Сейчас Ким явно раздражена. Она быстро идет по коридорам, опережая мать на добрых три метра. Внезапно ее плечи взлетают вверх, как у кошки, заметившей собаку. Она резко поворачивается к матери и требует:

— Прекрати! Я же не реву, так какого хрена ты сопли распускаешь?

Я в шоке: Ким никогда не ругается.

— Но, — слабо возражает миссис Шейн, — как ты можешь быть такой… — всхлип, — спокойной, когда…

— Уймись! — обрывает ее Ким, — Мия все еще здесь. Так что я не собираюсь тут истерики устраивать. А раз я не психую, то и ты не будешь!

Ким уносится вперед, мать вяло плетется за ней. Когда они добираются до комнаты ожидания и видят мою собравшуюся семью, миссис Шейн начинает хлюпать носом.

На этот раз Ким не ругается, но уши ее розовеют — верный признак того, что она по–прежнему в ярости.

— Мама.
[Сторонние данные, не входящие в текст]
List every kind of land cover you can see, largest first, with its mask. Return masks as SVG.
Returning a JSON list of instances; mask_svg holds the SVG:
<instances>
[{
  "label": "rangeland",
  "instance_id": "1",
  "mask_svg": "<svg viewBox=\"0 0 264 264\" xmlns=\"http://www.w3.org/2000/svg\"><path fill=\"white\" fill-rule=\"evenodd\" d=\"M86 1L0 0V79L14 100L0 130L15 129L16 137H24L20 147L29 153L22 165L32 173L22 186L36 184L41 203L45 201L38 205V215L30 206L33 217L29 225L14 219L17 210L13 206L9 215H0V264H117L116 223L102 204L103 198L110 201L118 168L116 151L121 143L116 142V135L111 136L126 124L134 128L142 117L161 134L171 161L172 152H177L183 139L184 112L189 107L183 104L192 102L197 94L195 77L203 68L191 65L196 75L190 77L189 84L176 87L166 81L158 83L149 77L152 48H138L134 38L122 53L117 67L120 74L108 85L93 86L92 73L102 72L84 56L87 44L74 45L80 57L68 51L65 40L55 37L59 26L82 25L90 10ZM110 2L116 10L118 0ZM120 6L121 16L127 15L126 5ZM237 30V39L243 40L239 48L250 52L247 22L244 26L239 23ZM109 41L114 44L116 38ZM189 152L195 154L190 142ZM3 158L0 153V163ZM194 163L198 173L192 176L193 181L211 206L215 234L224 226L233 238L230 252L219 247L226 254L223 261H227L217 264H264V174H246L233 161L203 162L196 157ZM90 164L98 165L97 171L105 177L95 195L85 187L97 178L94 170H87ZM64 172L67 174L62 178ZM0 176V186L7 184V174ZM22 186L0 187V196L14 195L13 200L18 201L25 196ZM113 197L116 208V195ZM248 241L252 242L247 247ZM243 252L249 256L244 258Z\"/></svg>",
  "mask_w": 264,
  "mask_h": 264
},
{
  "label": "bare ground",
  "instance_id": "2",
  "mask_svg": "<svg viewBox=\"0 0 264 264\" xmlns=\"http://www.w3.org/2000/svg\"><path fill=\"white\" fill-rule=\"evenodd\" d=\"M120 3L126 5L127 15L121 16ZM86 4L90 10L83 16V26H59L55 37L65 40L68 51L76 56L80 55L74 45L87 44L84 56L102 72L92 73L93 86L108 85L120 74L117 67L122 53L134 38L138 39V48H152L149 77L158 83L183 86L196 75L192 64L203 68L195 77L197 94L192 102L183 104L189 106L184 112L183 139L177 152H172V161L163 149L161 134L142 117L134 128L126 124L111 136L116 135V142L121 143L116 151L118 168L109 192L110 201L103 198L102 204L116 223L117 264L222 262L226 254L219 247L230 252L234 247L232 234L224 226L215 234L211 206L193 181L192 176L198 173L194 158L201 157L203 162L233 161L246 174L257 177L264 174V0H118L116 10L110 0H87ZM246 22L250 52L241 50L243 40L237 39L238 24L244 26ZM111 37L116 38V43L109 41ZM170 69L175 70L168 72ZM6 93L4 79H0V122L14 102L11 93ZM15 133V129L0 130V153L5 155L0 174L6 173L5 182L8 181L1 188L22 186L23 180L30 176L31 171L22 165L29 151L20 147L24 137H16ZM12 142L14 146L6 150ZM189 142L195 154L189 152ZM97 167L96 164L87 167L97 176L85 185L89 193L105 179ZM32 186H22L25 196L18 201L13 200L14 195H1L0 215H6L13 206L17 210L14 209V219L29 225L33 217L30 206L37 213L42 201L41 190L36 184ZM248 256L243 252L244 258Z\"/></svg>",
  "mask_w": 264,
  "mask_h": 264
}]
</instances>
Оставляю тебя здесь. Я пройдусь. Скоро вернусь, — чеканит она и вылетает прочь.

Я выхожу в коридор следом за ней. Ким бредет но центральному вестибюлю, обходит вокруг магазинчика с подарками, заглядывает в кафе. Она смотрит на больничный указатель, и я понимаю, куда она направится, даже раньше ее самой.

В подвале прячется маленькая часовня. Там тихо — библиотечная такая тишина, — стоят плюшевые кресла, как в кинотеатрах, и приглушенно мурлыкает какая–то нью–эйджевая музычка.

Ким плюхается в кресло и скидывает пальто — то самое черное, бархатное, которому я завидовала с тех пор, как она его купила в каком–то молле, в Нью–Джерси, куда ездила к бабушке с дедушкой.

— Обожаю Орегон, — сообщает она с икающим смешком. По язвительному тону я понимаю, что разговаривает подруга со мной, а не с Богом. — Вот тебе больничное воплощение идеи объединения всех религий, — Она обводит рукой часовню. На стене висит распятие, позади кафедры — несколько изображений Мадонны с Младенцем, а саму кафедру покрывает флаг с крестом, — А вот звезда Давида, — Ким указывает на шестиконечную звезду на стене. — Но как насчет мусульман? Ни молитвенных ковриков, ни указателя направления на Мекку. И буддисты? Они что, не могли на гонг раскошелиться? Ведь наверняка буддистов в Портленде побольше, чем евреев.

Я сажусь в кресло рядом с ней. То, что Ким разговаривает со мной как обычно, кажется таким естественным. Кроме врача «скорой помощи», велевшей мне держаться, и медсестры, спрашивавшей, как у меня дела, никто не говорил со мной с самой аварии. Говорят только про меня.

По правде говоря, я никогда не видела, как Ким молится. То есть она молилась на своей батмицве и произносит молитву за ужином в Шаббат, но только потому, что ей приходится это делать. Однако после недолгого разговора со мной она закрывает глаза, шевелит губами и шепчет что–то на языке, которого я не понимаю.

Закончив, Ким открывает глаза и вытирает одну руку о другую, будто говоря: «Ну и хватит». Но потом передумывает и добавляет последнюю просьбу:

— Пожалуйста, не умирай. Я понимаю, почему ты можешь этого хотеть, но подумай вот о чем: если ты умрешь, в школе из твоего шкафчика устроят идиотский мемориал принцессы Дианы, туда все будут класть цветы, ставить свечки и пихать записки. — Она утирает предательскую слезу тыльной стороной ладони. — Я же знаю, тебе бы от такого тошно стало.